Distanciation sociale oblige, mes interlocuteurs sont désormais des visages flous et hirsutes sur un écran ou de simples ronds avec des initiales qui parlent, lorsqu’on coupe les caméras pour soulager le réseau. La femme qui ne sourit jamais, alias Cruella la Directrice Générale, nous rassure régulièrement sur You Tube et nous indique comment mieux vivre ensemble cette grande aventure collective. Le scénario est digne d’un blockbuster d’anticipation dans lequel les hommes seraient gouvernés par un état totalitaire et équipés de puces électroniques détectant leurs mouvements et perçant leurs pensées les plus secrètes. L’ambiance reste pleinement apaisée et bienveillante. 
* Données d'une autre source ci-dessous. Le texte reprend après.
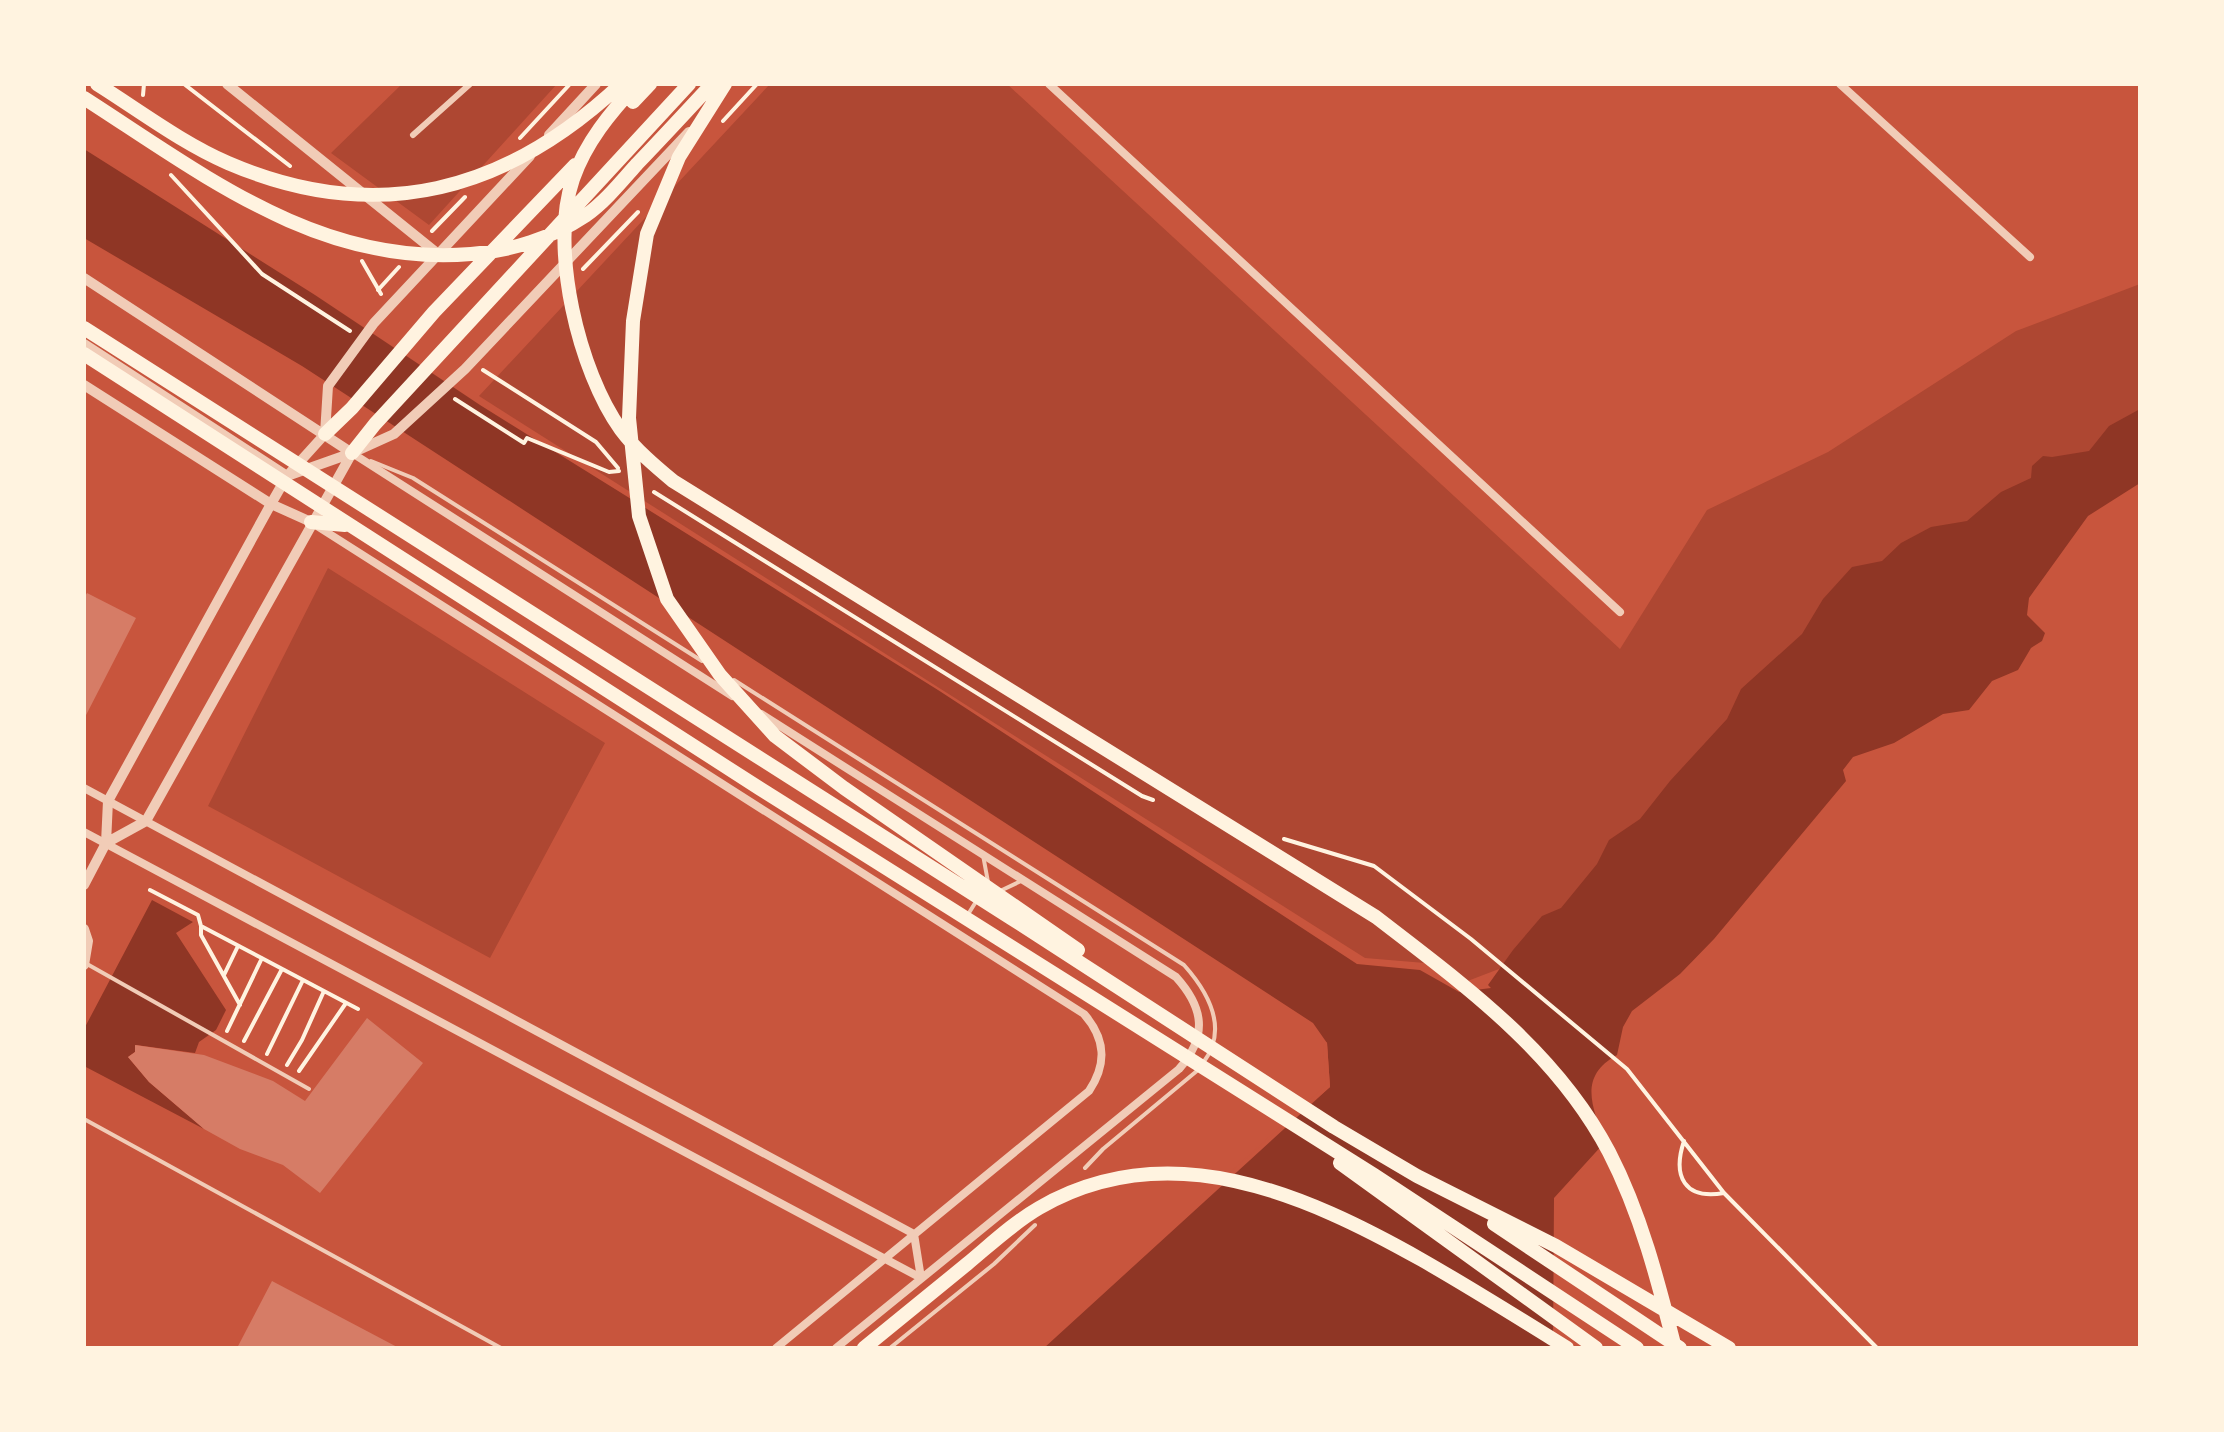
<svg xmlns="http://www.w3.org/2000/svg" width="2224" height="1432" font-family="'Sofia Sans Condensed',sans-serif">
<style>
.green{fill:#ae4732}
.water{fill:#8f3625}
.pier{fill:#c8553d}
.building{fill:#d67c66}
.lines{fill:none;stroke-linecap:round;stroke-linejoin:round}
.path{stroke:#fff3e0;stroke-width:4}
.service{stroke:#f1ccb7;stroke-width:4}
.pedestrian{stroke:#f1ccb7;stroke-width:6}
.minor{stroke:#f1ccb7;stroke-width:8}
.tertiary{stroke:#f1ccb7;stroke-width:10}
.trunk{stroke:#fff3e0;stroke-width:14}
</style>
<rect width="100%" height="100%" fill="#c8553d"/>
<path class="green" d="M402,84H557L429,225L331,153Z
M770,84H1007L1620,649L1707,510L1828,452L2016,331L2140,284V433L1512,964L1465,982L1425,963L1365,958L479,396Z
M328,568L605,743L490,958L208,806Z"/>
<path class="water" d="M84,149L315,295L480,405L938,690L1357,964L1420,970L1459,992L1491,988L1488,985L1513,950L1542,916L1561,908L1597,864L1609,840L1640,819L1670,781L1727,719L1741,689L1802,634L1823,599L1852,567L1882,561L1901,543L1931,527L1967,521L2001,492L2031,478L2032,466L2043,456L2052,457L2089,451L2109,426L2140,409V483L2088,516L2029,598L2027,615L2045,633L2042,641L2031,648L2018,670L1992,681L1969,710L1943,714L1894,743L1853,757L1843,770L1846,781L1714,939L1680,974L1632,1011L1623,1027L1617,1055C1577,1077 1593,1108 1605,1142L1554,1198L1553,1348H1044L1330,1087L1327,1043L1313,1023L302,366L84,238Z
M152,900L193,922L176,933L226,1010L216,1030L199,1042L195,1053L136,1045L135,1052L128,1057L149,1082L204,1129L84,1066V1029Z"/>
<path class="pier" d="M1327,1042L1330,1087L1225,1177L1326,1085L1323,1046Z"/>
<path class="building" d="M87,593L136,618L84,719V598Z
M367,1018L423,1063L320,1193L283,1165L240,1149L204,1129L149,1082L128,1057L135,1052V1045L204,1055L273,1081L305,1101Z
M272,1281L399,1348H237Z"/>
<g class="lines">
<path class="path" d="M184,84L290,166
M143,95L144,84
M723,121L757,84
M520,138L570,84
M171,175L262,274L350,331
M432,231L465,197
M362,261L381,294
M583,269L638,212
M378,290L399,267
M483,370L596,442L618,468
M455,399L524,443L527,438L609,472L619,471
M654,492L1142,796L1153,800
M1284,839L1374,866L1471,939L1627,1069L1724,1193L1877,1348
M150,890L198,915L201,926L358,1009
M201,926V935L240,1005
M224,975L238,946
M227,1031L262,958
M244,1041L282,969
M267,1054L303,980
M287,1065L302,1040L324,991
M299,1071L346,1003
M1684,1141C1672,1177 1685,1200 1724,1193"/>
<path class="service" d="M371,461L413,478L702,661
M734,680L1184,965C1208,992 1229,1029 1203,1063
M983,855L988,882
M1000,891L1021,881
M967,916L977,900
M87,964L309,1089
M84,1119L501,1348
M1085,1168L1103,1149L1198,1070
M890,1348L994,1264L1035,1225"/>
<path class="pedestrian" d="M413,135L470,84"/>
<path class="minor" d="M1049,84L1620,612
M1840,84L2030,257
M352,453L732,696
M317,526L1084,1014C1106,1039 1107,1064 1089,1091L776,1348
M761,714L1176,977C1204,1008 1208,1036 1179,1069L836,1348
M84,788L914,1234L921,1278
M84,832L921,1278"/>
<path class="tertiary" d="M227,84L438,254
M549,135L596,84
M84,278L352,453
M84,344L287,476L352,453L394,434L465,369L689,132
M84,385L271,504L311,522
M106,843L146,821L352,453
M84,885L106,843L108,801L271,504L287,476L325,434L328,386L374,323L530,156
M84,929L88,941L84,965"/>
<path class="trunk" d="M97,84C140,111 182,143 228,163C377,227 506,192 621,84
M637,84C610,113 586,142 573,179C549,248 579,372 621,430C636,450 655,466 673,481L1376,917C1464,985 1556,1051 1609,1152C1641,1214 1658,1281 1675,1348
M725,84L679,157L647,234L633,321L629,418L639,516L667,599L720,675L775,736L844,788L1078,950
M84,98C204,175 320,267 471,254C511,251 552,238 585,216C605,202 621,182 637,164C662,138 687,111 712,84
M633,102L650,84
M84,328L1011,918L1334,1127L1417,1176L1556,1246L1729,1348
M84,354L759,788L1374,1175L1637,1348
M325,434L352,408L434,312L575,165
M352,453L375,424L689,84
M311,522L345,525
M1340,1163L1596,1348
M1494,1224L1680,1348
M864,1348C898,1320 933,1292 967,1264C990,1245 1013,1223 1039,1208C1168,1133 1305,1194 1422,1260C1471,1288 1519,1318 1567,1348"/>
</g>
<rect width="2224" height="1432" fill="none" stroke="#fff3e0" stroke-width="172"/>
</svg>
Comble de l’absurde, j’ai passé mon entretien professionnel le 8ème jour du confinement. Ma responsable hiérarchique, obsédée par le contrôle et le reporting, a insisté pour le maintenir, m’incitant à faire abstraction de la déflagration qui venait de nous frapper. « Le monde est en train de s’écrouler et tu me demandes de me projeter et de fixer des objectifs par rapport à des opérations qui sont annulées. Ma seule ambition est de survivre. », ai-je indiqué en introduction. La bullshit jobeuse a aussitôt buggé et cessé de pianoter sur son clavier. Ont suivi trois heures de dialogue de sourds, un téléphone fracassé contre le mur et une envie miraculeusement surmontée de fumer des substances illicites mais j’ai eu gain de cause. Victoire par KO. Rien n’a été défini et nous reprendrons cet échange le plus tard possible. 

Ce premier acte de résistance a marqué l’entrée dans une nouvelle phase : l’acceptation et la reprise en main. Éprouvante et passionnante, la période révèle plus que jamais notre capacité à nous adapter, à faire preuve de rigueur, de réactivité, de créativité et de solidarité professionnelle ou pas.  Les chamailleries se transposent dans la galaxie numérique avec toujours en conclusion l'incontournable "Prends-bien soin de toi!", fortement chargé en hypocrisie sociale. 

J’ai hâte de retrouver la vraie vie et l’overdose technologique me guette. Le téléphone est un pis-aller, les e-mails une corvée et Skype est laid comme une télé d’hôpital. L’un de mes amis lance une bande pré-enregistrée de gamins braillards lorsque les réunions Zoom s’éternisent trop, afin de pouvoir s’éclipser pour urgence parentale. Je tiens à préciser qu’il n’a pas d’enfants. 

La bonne ou mauvaise nouvelle est que le télétravail va continuer voire se généraliser. Nous sommes toujours là, bientôt déconfinés, mobilisés, révoltés et allons écrire une vraie charte quant à cette nouvelle façon de travailler. Nous ne reviendrons pas à la normalité car la normalité, c’était le problème. Rendez-vous dedans, dehors ou quelque part dans le cloud étoilé. No Pasaran.